For women, the most difficult part of dating is finding someone who meets their standards or someone who’s looking for the same type of relationship. For men, the biggest difficulty is overcoming the fear of approaching someone.
That survey focused primarily on challenges at the beginning of relationships. When it comes to finding the right person for a long-term commitment, things can get even worse. For example, members of Generation Z are much less interested than those from previous generations in finding the right person, with only 1 in 10 saying they felt committed to finding a committed partnership.
About 70% of Gen Zers also said they rejected a “limiting romantic relationship.” Perhaps not surprisingly given those responses, they also report having less sex than previous generations.
Dr. Venus Nicolino Talks About Testing Relationships for Yourself
While many younger people might shy away from commitment, Nicolino said that for those who are ready to try, the best approach is to test out the relationship for themselves.
She said many people may hold back because they follow the advice that “you’ll just know” when you find the right person. It’s the sort of well-known self-help advice she takes on in her book, Bad Advice: How to Survive and Thrive in an Age of Bulls–t.
The doctor of clinical psychology, known by her nickname “Dr. V,” said that the “only way to find out if a potential mate is a good fit or even your idea of a soul mate is to dive in. Wrap yourself in the experience without knowing for sure.
“That certainty may come later and I hope it does. But if not, at least you tested it out yourself.”
It’s often easy to see when a friend or relative is with the wrong romantic partner, because such things are usually clearer from the outside looking in. It’s much more difficult when you’re in the middle, caught up in the day-to-day drama. While she advocates people testing out relationships themselves, Dr. Venus Nicolino said it’s important to pay attention to what the experience teaches you and to take appropriate action.
She said while you might not feel certain about a relationship (or other big decisions) on Day 1, “By Day 100, you should have some clarity, and start to change course.”

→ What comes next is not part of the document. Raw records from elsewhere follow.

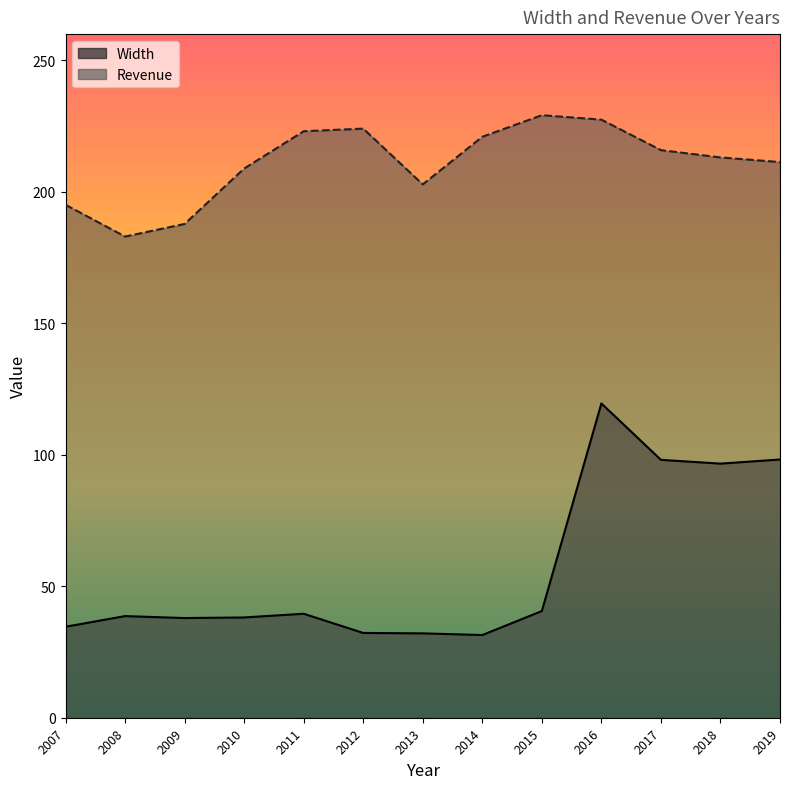

The Width series shows 172.2 at 2018. True or false?

False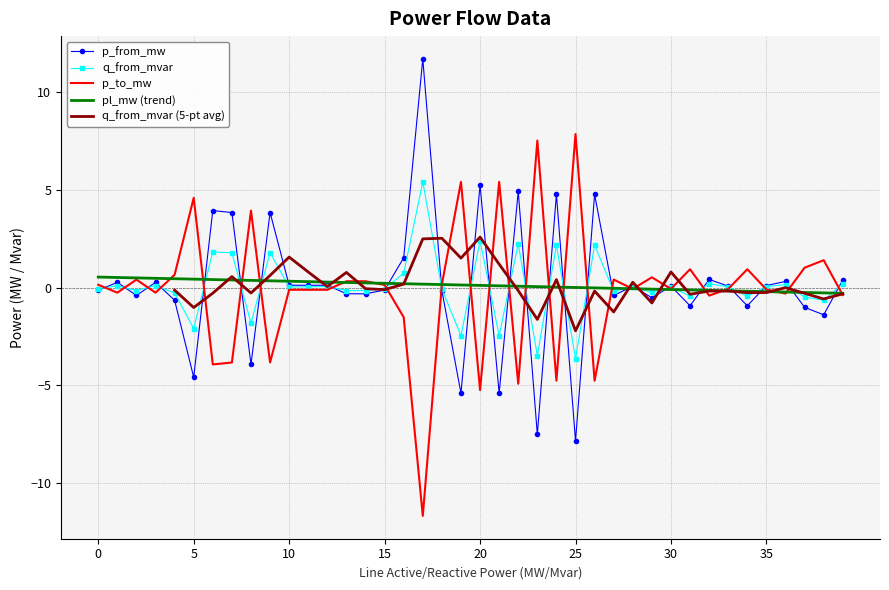

The p_to_mw series shows -3.9 at 6. True or false?

True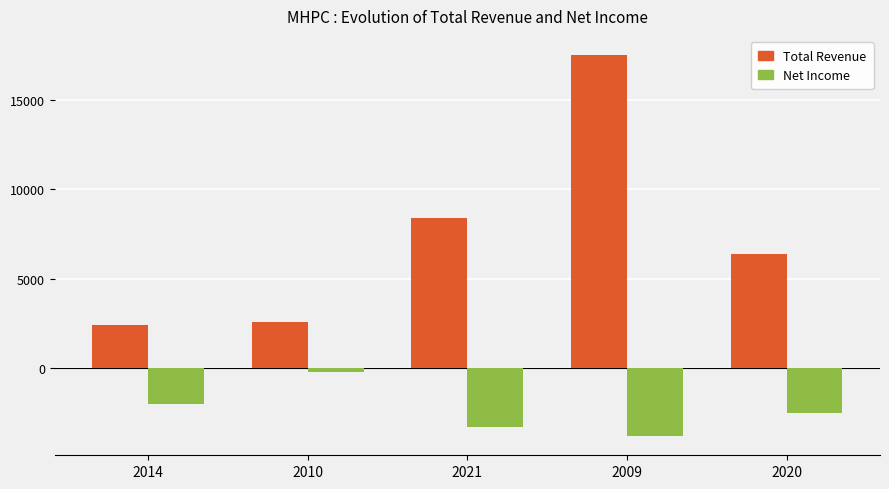

What is the minimum value shown in the chart?

-3800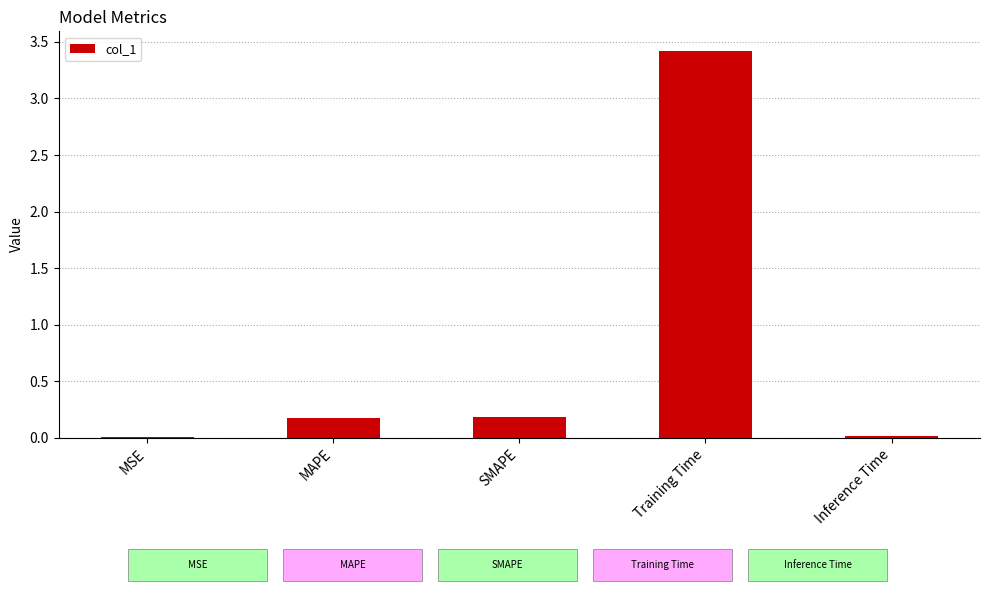

True or false: the data shows 0.0 at MSE.

True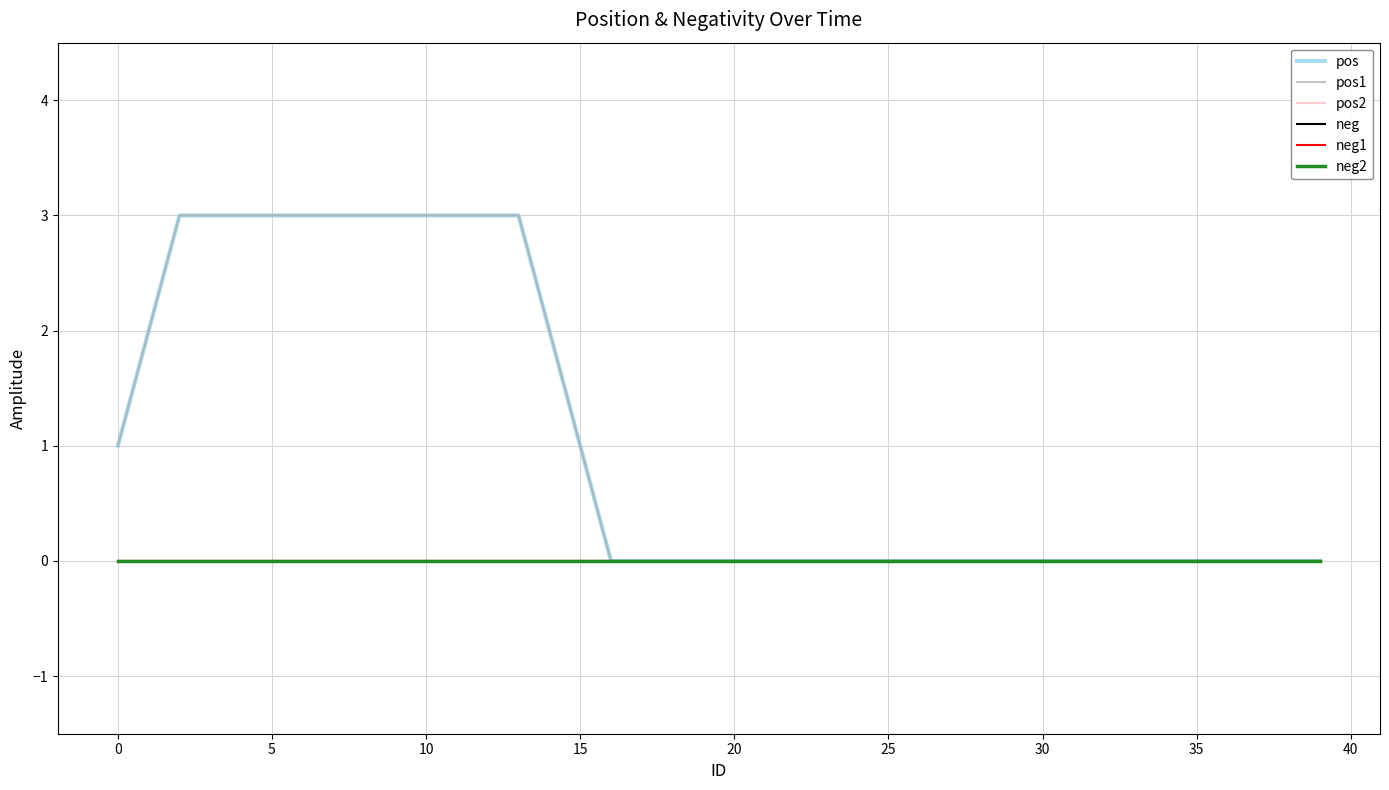

True or false: pos2 and neg intersect in this chart.

False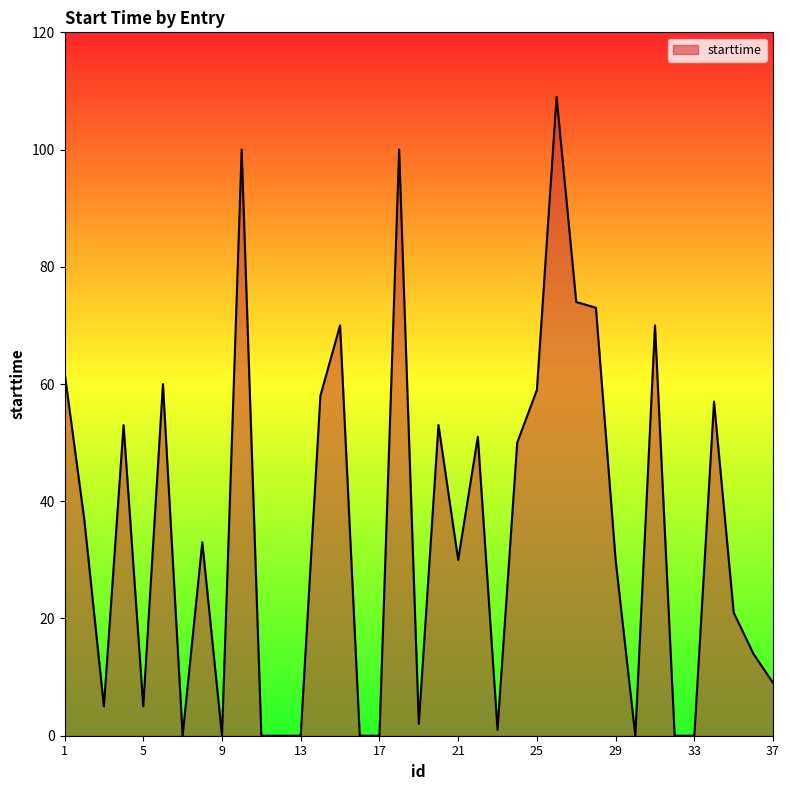

Reading left to right, extract all data points from this chart.

62	37	5	53	5	60	0	33	0	100	0	0	0	58	70	0	0	100	2	53	30	51	1	50	59	109	74	73	30	0	70	0	0	57	21	14	9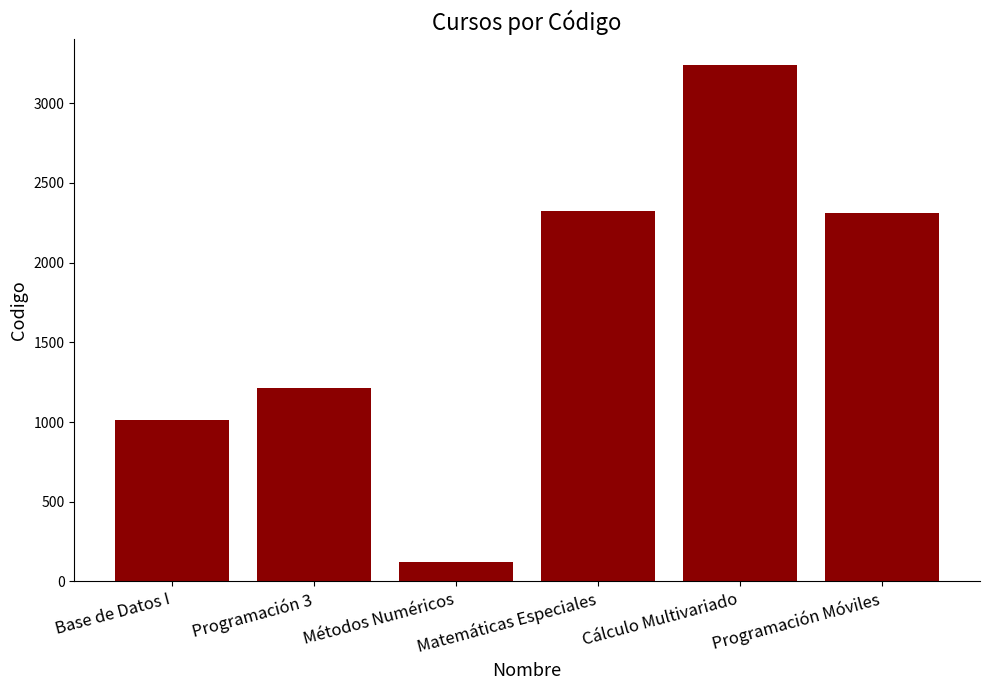

What is the change in value from Programación 3 to Métodos Numéricos?

-1090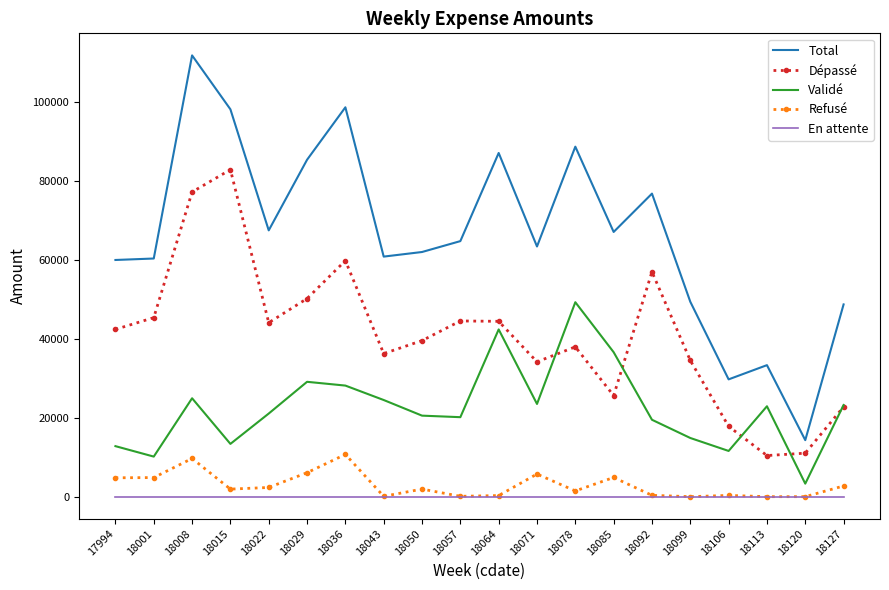

What is the sum of all Total values?

1326861.8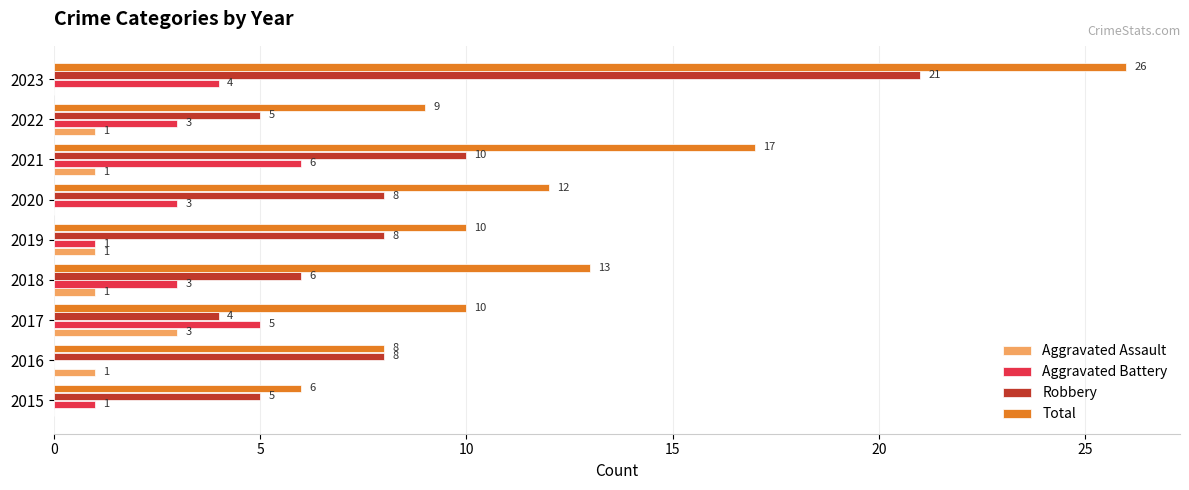

What is the greatest value displayed?

26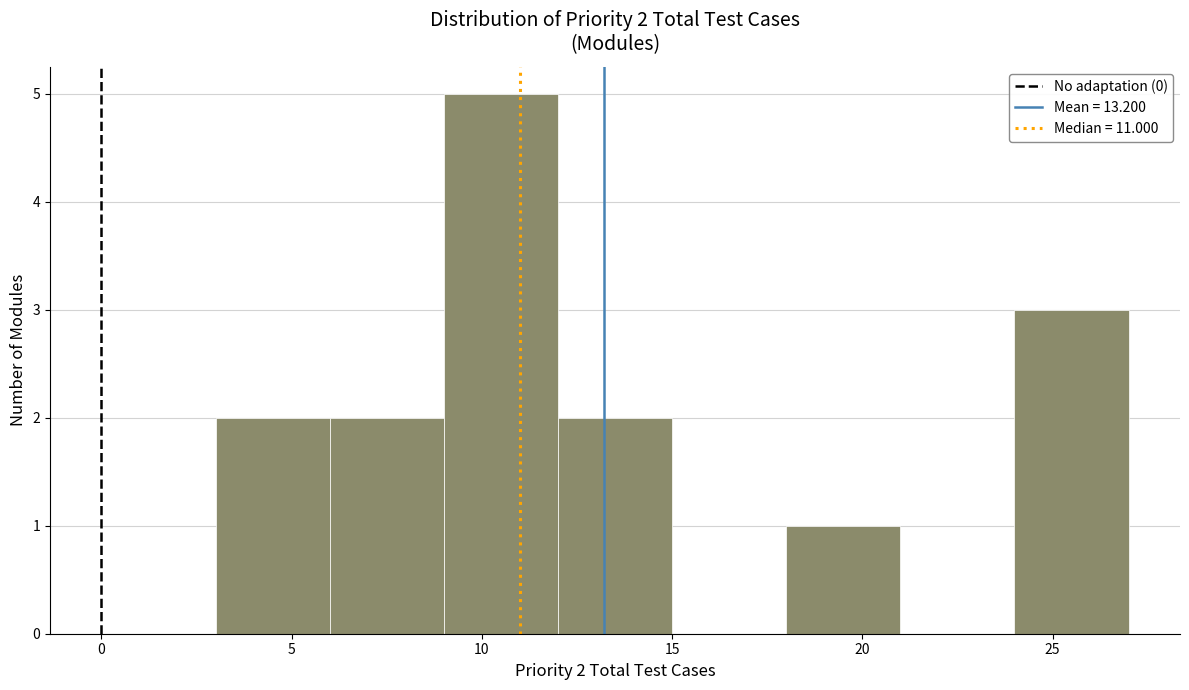

Which range on the x-axis has the tallest bar?

9 to 12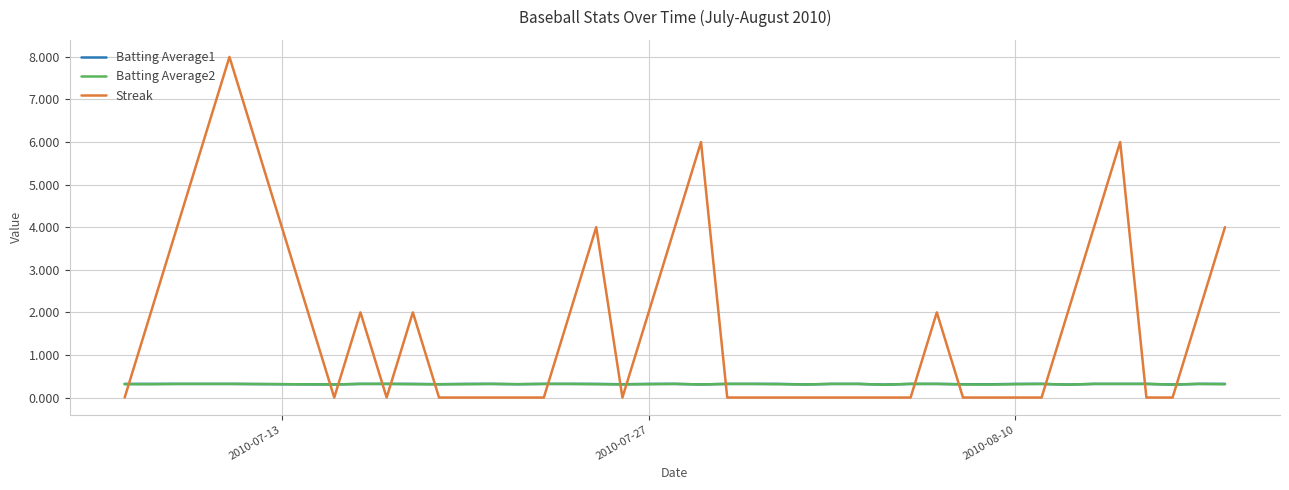

After their last crossing, which series has the higher values: Batting Average1 or Streak?

Streak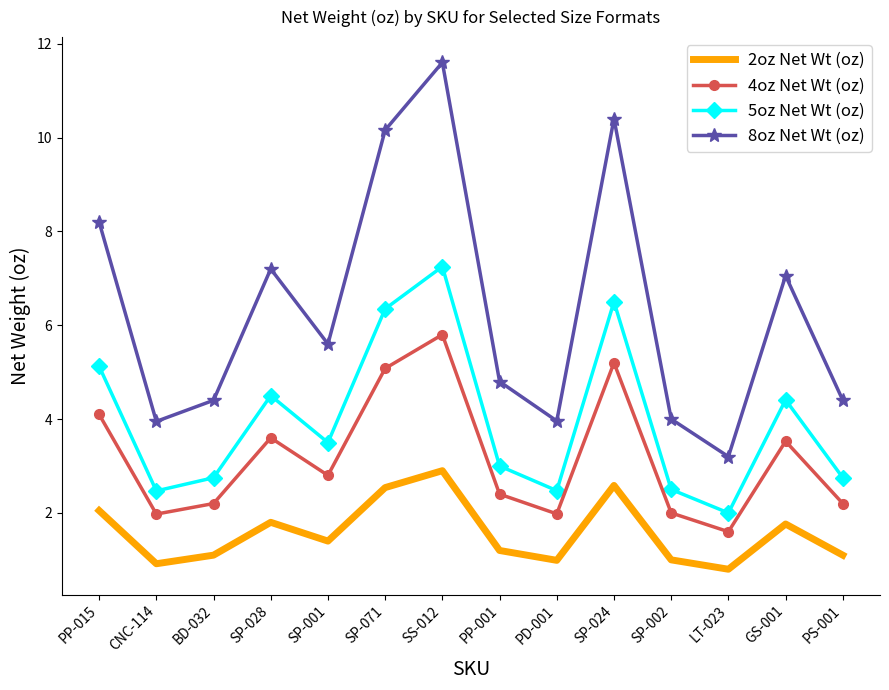

True or false: 2oz Net Wt (oz) has more than 1 interior local peaks.

True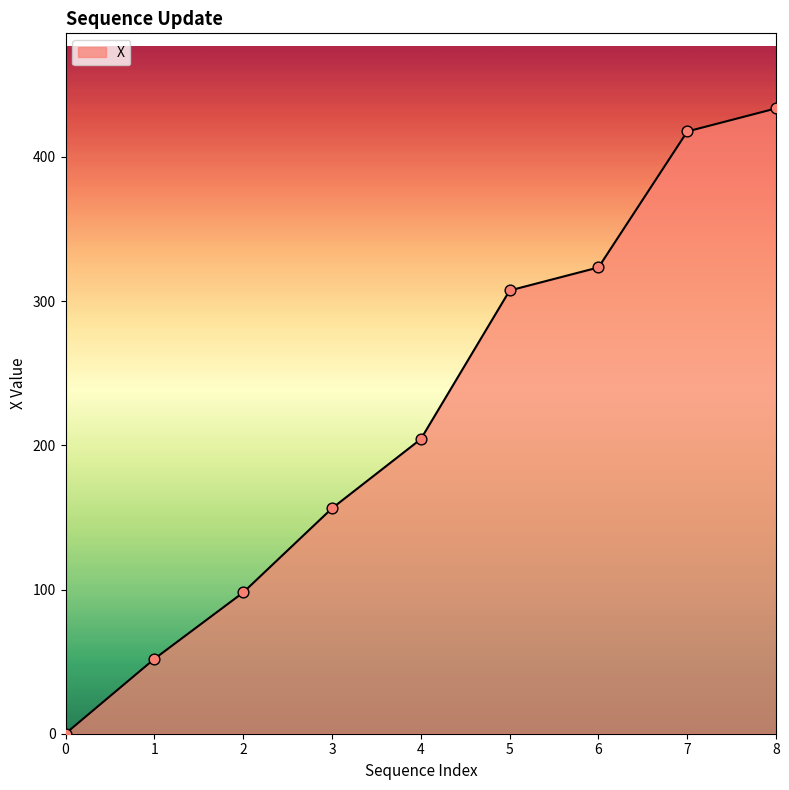

Which has a higher value, 1 or 4?

4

Realizing It’s Not You, It’s Them
Nicolino said that there are many reasons why a person cannot commit to a relationship, making them the wrong person for you.
“As amazing as you are, they may be unable to commit to a relationship for any number of reasons,” Nicolino noted. “As fun as you are, they may be hooked on a different kind of excitement, perhaps drama with an ex they just can’t let go of or substance-induced excitement.
“Or maybe, like the rest of us, they have human hang-ups. But theirs keep them from being satisfied in any relationship for more than five-and-a-half months — that’s pretty standard in today’s industry.”
Dr. V said none of these reasons mean that you’re the problem. She added, “You’re a person, not an interchangeable digit in a math formula that could work out if you adjust your actions, expectations, and even your DNA. Even if you could change all that, it wouldn’t make you better or more valuable. It would actually diminish who you are.”
She added that no one should give up who they are for the sake of becoming the right partner for the wrong person.
“Why would you give that up for someone? For anyone? Especially the wrong one?” Nicolino asked. “Lean into who you are. That’s good enough and it’s the only way the right person will recognize you at first sight.”